Bounding box coordinate data:
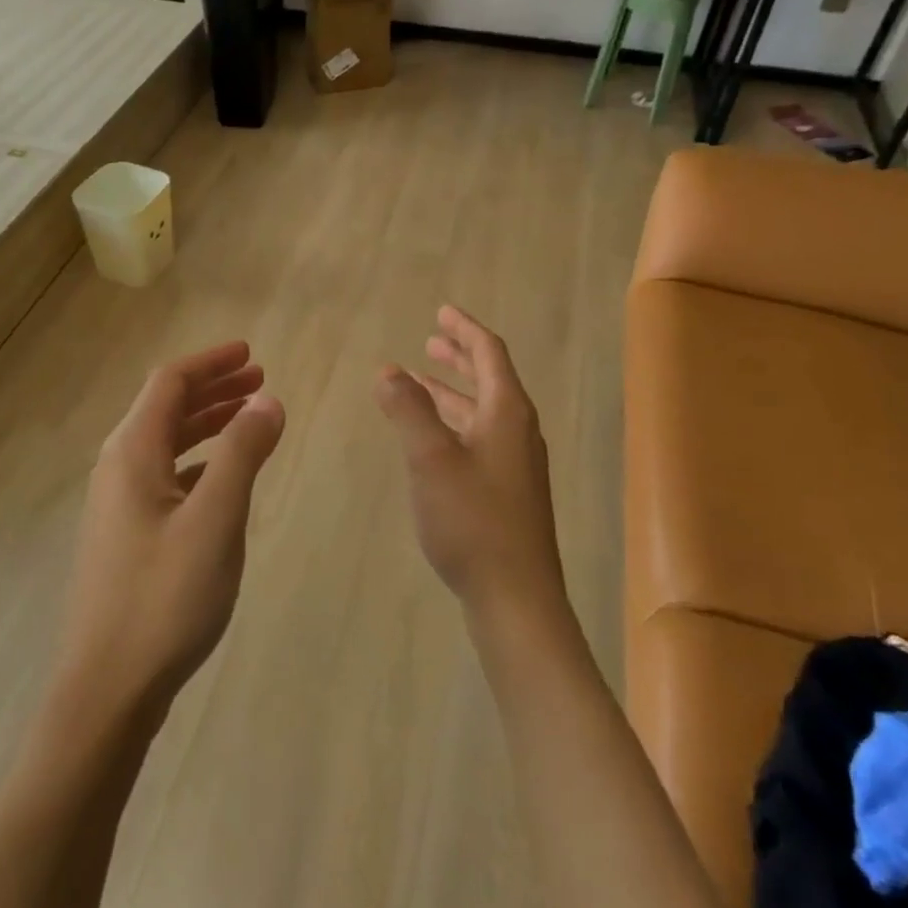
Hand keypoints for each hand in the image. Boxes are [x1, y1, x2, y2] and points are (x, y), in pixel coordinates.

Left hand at [59, 342, 285, 711]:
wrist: (107, 688)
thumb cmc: (164, 598)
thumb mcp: (215, 520)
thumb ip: (242, 454)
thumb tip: (268, 401)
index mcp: (131, 453)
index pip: (170, 383)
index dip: (211, 362)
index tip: (252, 354)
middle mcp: (117, 468)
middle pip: (165, 408)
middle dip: (213, 389)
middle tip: (259, 381)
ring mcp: (117, 504)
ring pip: (165, 443)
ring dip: (206, 423)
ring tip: (249, 419)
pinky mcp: (125, 535)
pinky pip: (164, 476)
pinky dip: (197, 460)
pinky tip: (222, 477)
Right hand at [374, 306, 564, 623]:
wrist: (516, 596)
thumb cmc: (472, 519)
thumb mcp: (431, 458)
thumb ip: (408, 410)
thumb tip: (389, 371)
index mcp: (507, 412)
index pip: (490, 353)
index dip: (465, 329)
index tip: (442, 311)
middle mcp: (518, 431)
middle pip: (491, 379)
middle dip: (460, 357)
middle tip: (432, 341)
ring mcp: (516, 464)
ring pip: (483, 412)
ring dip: (454, 392)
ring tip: (422, 383)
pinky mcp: (508, 491)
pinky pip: (480, 438)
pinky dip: (454, 423)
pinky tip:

## INSTRUCTIONS TO FOLLOW:
Start with the line that contains "thumb ip: (408, 410)", end with the last line of the entries, and please retype every line in that span exactly, with no others.

## TASK ANSWER:
thumb ip: (408, 410)
thumb tip: (389, 371)
index mcp: (507, 412)
index pip: (490, 353)
index dip: (465, 329)
index tip: (442, 311)
middle mcp: (518, 431)
middle pip: (491, 379)
middle dip: (460, 357)
middle tip: (432, 341)
ring mcp: (516, 464)
ring pip: (483, 412)
ring dip: (454, 392)
ring tip: (422, 383)
pinky mcp: (508, 491)
pinky pip: (480, 438)
pinky dip: (454, 423)
pinky tip:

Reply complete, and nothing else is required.